Much of western Victoria is close to, or has passed, their average October rainfall after heavy falls last week. It has been a wet spring so far for the south-west with more than 100 mm along parts of the coast for October to date, following a wetter than average September in the area. But September was very dry in Central Gippsland and while they missed out on the lion's share of last weeks rainfall, there is more rain on the way for eastern Victoria this weekend.
The rest of October is looking wetter than average for much of the eastern two-thirds of Australia, including northern and eastern Victoria but the signal is much stronger over parts of north-east NSW and southern Queensland than it is over Victoria.
The rainfall outlook for November to January shows that most of Australia is likely to be wetter than average. For Victoria, the highest chances of above average rainfall are across the north and north-east.

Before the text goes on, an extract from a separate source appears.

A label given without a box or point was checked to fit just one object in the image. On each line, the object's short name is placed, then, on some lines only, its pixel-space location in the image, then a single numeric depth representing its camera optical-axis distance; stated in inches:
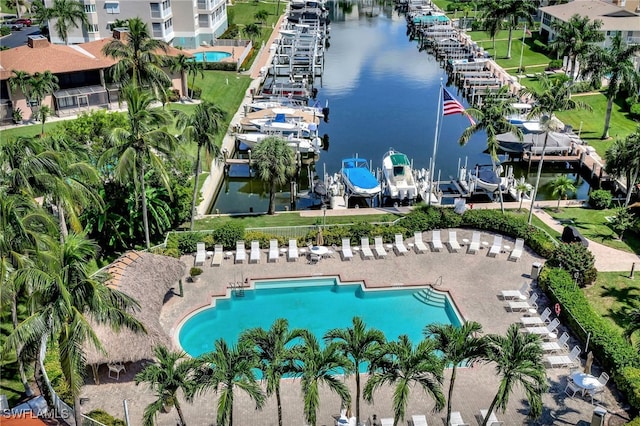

Days are likely to be warmer than average along the coast and in parts of central and western Victoria, while nights are very likely (more than 80% chance) to be warmer than average for the whole state.
A La Niña pattern in the tropical Pacific is the main culprit for the wet outlook. The indicators climatologists look for in the oceans and the atmosphere (including sea surface temperatures, the trade winds, pressure patterns and cloudiness) are showing coupling between the ocean and the atmosphere, increasing the chance of La Niña lasting for several months.
The Indian Ocean Dipole index has been bouncing around lately, which means although we've seen a negative Indian Ocean Dipole pattern at times in recent months, it hasn't been consistent. The chance of a full-blown negative Indian Ocean Dipole event this year has declined, noting that the Indian Ocean Dipole typically breaks down in late spring or early summer.
Both La Niña and negative Indian Ocean Dipole events typically increase the likelihood of above average rainfall across much of Australia during spring, with La Niña's wet influence extending into summer for eastern Australia.
Root zone soil moisture is mostly average to above average across the state for this time of year after the recent rain. High soil moisture combine with a wet outlook increases the risk of flooding in the months ahead. In Australia, flooding is the second most deadly natural disaster after heatwaves.